Even if we accept China’s claims to be waging a ‘war on terror’ in Xinjiang, it’s hard to make this brutal punishment fit into any kind of anti-terrorist strategy. Indeed, it’s unlikely that Ilham’s jailing will have any impact on those few desperados actually fighting for Uyghur independence in the far west. Ilham had a loyal following among his students, and among Uyghur human rights activists in the diaspora, but to those wedded to Xinjiang’s traditions of nationalist or Islamic militancy, he was already far too embedded in the Chinese party-state system to serve as much of an inspiration. If anything, sending Ilham to prison will only strengthen the hand of those agitating for armed resistance in Xinjiang, by demonstrably quashing hopes for dialogue with the party-state.
Ilham’s home institution, the Central Minzu (Minorities) University, is an old cadre-training school, through which many of China’s ethnic minority political elite have passed. It was a place that Uyghur students once found liberating, at least in comparison with the constrained climate of Xinjiang’s own tertiary institutions, where loyalties were policed more closely. It was a place where students could acquire the trappings of an intellectual — one of the few positions of status available to ethnic minorities in China — but also the realpolitik and savvy required to work within the Chinese-dominated system. If any Uyghurs in China were likely to gain the credibility required to serve as a bridge between Beijing and the Uyghurs, they were those studying with Ilham. Yet the round-up has claimed a number of his students too. China already struggles to put a convincing Uyghur face on its Xinjiang policy, and this will only make it more difficult.

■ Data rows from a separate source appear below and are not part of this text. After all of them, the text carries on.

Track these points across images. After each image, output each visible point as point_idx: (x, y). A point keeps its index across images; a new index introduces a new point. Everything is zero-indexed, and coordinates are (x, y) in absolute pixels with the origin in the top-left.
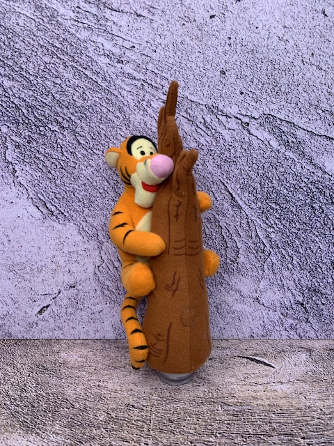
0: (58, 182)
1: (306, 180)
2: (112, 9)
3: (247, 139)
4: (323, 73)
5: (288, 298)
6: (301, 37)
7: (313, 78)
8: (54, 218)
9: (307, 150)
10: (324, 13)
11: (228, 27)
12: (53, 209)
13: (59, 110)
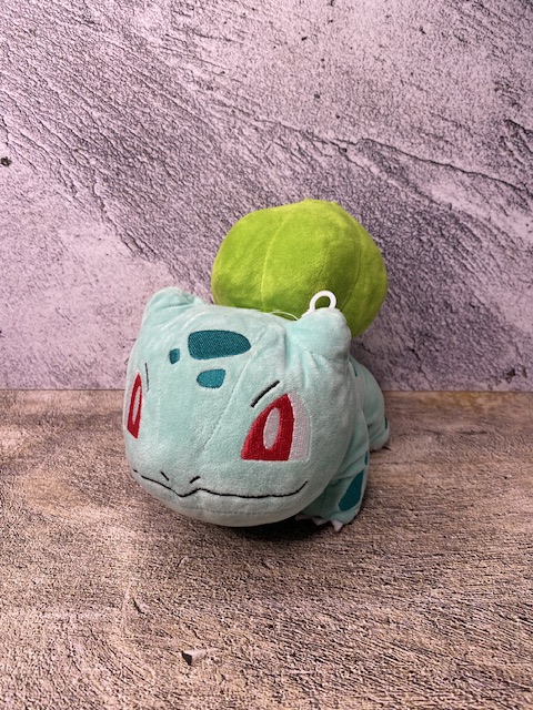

What, then, is the Party thinking? How does it benefit from this? It seems that the real goal here is not so much silencing the Uyghurs, or suppressing the recent groundswell of violent attacks in Xinjiang, but scaring off the Chinese who have begun to take an interest in the Xinjiang question — thanks largely to figures like Ilham.
With a few exceptions, Chinese dissidents have historically shown little interest in commenting on affairs in Xinjiang and Tibet. They have mostly accepted the Party’s framing of the issue as one of defending the nation’s sovereignty against misguided ethno-nationalists in league with foreign anti-Chinese forces. In China, as in Australia, Islamophobia also plays a part in isolating Muslims from the wider community.
But Ilham did not fit the stereotyped profile of a splittist. He spoke about fulfilling the terms of the Chinese constitution, of university graduates struggling to find jobs, and the distribution of resources between local and national interests. He took seriously Chairman Mao’s dictum that ‘the national problem is in essence a question of class conflict’, and warned that breakneck development policies were creating a disenfranchised Uyghur underclass in Xinjiang. These were concerns that were possible for many Chinese to grasp, and sympathise with.
The real threat to the Communist Party is not that Uyghurs will succeed in splitting Xinjiang from China, but that they will increasingly find allies among Chinese who haven’t bought into Xi Jinping’s China Dream. Stopping Ilham is about stopping that.